Pemkab siap menanggung seluruh biaya pendidikan hingga uang saku bagi anak-anak yatim piatu yang tidak mendapat perhatian dari keluarga.
Bupati Bengkulu Selatan, Rifai Tajuddin, menargetkan pada tahun 2026 mendatang, tidak ada lagi anak yatim piatu di Bengkulu Selatan yang berstatus putus sekolah.
Menurutnya, pendidikan merupakan hak dasar yang wajib diprioritaskan oleh pemerintah daerah.
“Dinas Sosial harus berkolaborasi bersama Dinas Pendidikan untuk mendata sekaligus menyiapkan kebutuhan anggaran di APBD murni 2026. Tidak boleh ada anak yatim piatu yang tertinggal dalam hal pendidikan,” tegas Rifai.

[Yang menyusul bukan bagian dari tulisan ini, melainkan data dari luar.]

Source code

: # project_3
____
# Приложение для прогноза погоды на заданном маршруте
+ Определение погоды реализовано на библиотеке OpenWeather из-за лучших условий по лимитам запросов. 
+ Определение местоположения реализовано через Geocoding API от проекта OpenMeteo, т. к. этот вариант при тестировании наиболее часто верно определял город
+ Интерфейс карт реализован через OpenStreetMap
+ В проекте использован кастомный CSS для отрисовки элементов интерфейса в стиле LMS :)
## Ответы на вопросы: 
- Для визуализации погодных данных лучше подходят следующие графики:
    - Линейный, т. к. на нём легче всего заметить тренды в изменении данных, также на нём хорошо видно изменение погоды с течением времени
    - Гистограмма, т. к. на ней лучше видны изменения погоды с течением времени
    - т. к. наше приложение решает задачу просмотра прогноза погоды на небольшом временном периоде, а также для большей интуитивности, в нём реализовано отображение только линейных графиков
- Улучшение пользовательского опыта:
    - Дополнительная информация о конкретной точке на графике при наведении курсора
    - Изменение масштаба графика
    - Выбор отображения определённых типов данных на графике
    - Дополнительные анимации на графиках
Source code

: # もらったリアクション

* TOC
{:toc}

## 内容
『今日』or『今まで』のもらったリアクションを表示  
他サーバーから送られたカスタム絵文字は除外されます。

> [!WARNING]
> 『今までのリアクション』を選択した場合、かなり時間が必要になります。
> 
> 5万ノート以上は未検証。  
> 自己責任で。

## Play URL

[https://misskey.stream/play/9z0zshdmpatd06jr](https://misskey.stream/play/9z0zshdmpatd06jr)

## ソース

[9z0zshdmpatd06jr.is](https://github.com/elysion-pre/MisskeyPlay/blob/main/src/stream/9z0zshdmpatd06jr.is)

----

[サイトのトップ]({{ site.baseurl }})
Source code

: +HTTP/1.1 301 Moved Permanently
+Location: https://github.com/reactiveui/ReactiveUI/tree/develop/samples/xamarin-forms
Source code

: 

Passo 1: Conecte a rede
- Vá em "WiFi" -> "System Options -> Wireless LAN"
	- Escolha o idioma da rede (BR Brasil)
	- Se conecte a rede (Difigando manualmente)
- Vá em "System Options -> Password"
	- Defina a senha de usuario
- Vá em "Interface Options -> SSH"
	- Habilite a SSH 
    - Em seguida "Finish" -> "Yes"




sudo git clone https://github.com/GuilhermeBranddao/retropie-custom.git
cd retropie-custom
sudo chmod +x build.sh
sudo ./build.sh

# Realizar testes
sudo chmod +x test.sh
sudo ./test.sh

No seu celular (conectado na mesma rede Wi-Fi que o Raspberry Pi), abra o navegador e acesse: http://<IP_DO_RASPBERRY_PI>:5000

Lebih lanjut, Pemkab juga memperbolehkan keluarga miskin yang merawat anak yatim piatu untuk berkoordinasi dengan pemerintah daerah agar pendidikan anak tersebut tetap terjamin.
Bantuan yang diberikan mencakup biaya sekolah, perlengkapan alat tulis, hingga uang saku.

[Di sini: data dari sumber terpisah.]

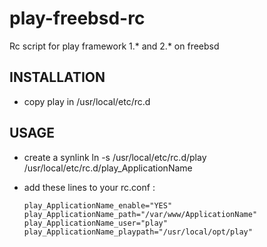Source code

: play-freebsd-rc
===============

Rc script for play framework 1.* and 2.* on freebsd

INSTALLATION
------------
* copy play in /usr/local/etc/rc.d

USAGE
-----
* create a synlink ln -s /usr/local/etc/rc.d/play /usr/local/etc/rc.d/play_ApplicationName
* add these lines to your rc.conf :

     `play_ApplicationName_enable="YES"
     play_ApplicationName_path="/var/www/ApplicationName"
     play_ApplicationName_user="play" 
     play_ApplicationName_playpath="/usr/local/opt/play"`

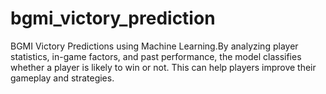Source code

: # bgmi_victory_prediction
BGMI Victory Predictions using Machine Learning.By analyzing player statistics, in-game factors, and past performance, the model classifies whether a player is likely to win or not. This can help players improve their gameplay and strategies.
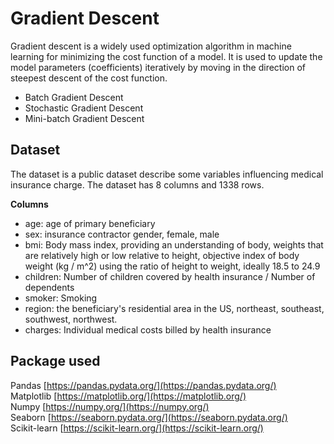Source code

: # Gradient Descent

  
Gradient descent is a widely used optimization algorithm in machine learning for minimizing the cost function of a model. It is used to update the model parameters (coefficients) iteratively by moving in the direction of steepest descent of the cost function.

-  Batch Gradient Descent
-  Stochastic Gradient Descent
- Mini-batch Gradient Descent

## Dataset
The dataset is a public dataset describe some variables influencing medical insurance charge. The dataset has 8 columns and 1338 rows.

**Columns**
-   age: age of primary beneficiary
-   sex: insurance contractor gender, female, male
-   bmi: Body mass index, providing an understanding of body, weights that are relatively high or low relative to height, objective index of body weight (kg / m^2) using the ratio of height to weight, ideally 18.5 to 24.9
-   children: Number of children covered by health insurance / Number of dependents
-   smoker: Smoking
-   region: the beneficiary's residential area in the US, northeast, southeast, southwest, northwest.
-   charges: Individual medical costs billed by health insurance

## Package used
Pandas [https://pandas.pydata.org/](https://pandas.pydata.org/)  
Matplotlib [https://matplotlib.org/](https://matplotlib.org/)  
Numpy [https://numpy.org/](https://numpy.org/)  
Seaborn [https://seaborn.pydata.org/](https://seaborn.pydata.org/)  
Scikit-learn [https://scikit-learn.org/](https://scikit-learn.org/)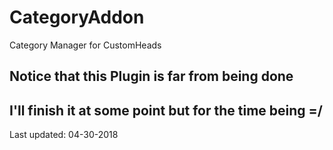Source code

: # CategoryAddon
Category Manager for CustomHeads

## Notice that this Plugin is far from being done
## I'll finish it at some point but for the time being =/


Last updated: 04-30-2018
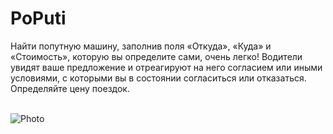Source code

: # PoPuti
Найти попутную машину, заполнив поля «Откуда», «Куда» и «Стоимость», которую вы определите сами, очень легко! Водители увидят ваше предложение и отреагируют на него согласием или иными условиями, с которыми вы в состоянии согласиться или отказаться. Определяйте цену поездок.
<br><br>

![Photo](https://sun9-64.userapi.com/impg/PPZ3y9IsR14-_txi6RS_DL8sAfshQDOhc86iJQ/nTnvkwun4DU.jpg?size=1410x1142&quality=96&proxy=1&sign=9745cc669cc4350cb31e522699640ea7&type=album)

Dalam waktu dekat, Dinas Sosial diminta segera menyiapkan atau mencatat panti asuhan sebagai wadah penampungan, sehingga anak-anak yatim piatu memiliki tempat yang layak untuk tumbuh dan mengenyam pendidikan.
Sekretaris Daerah Bengkulu Selatan, Sukarni, menambahkan bahwa program wajib sekolah bagi yatim piatu ini akan melibatkan Dinas Pendidikan dan Kebudayaan.
“Salah satu misi Bengkulu Selatan di sektor pendidikan adalah memutus rantai putus sekolah akibat faktor ekonomi. Program ini akan menjadi langkah nyata pemerintah daerah untuk memastikan setiap anak, khususnya yatim piatu, mendapatkan hak pendidikannya,” jelas Sukarni.
Dengan adanya program ini, Pemkab Bengkulu Selatan berharap tidak ada lagi anak yatim piatu yang terhambat dalam menempuh pendidikan hanya karena masalah ekonomi.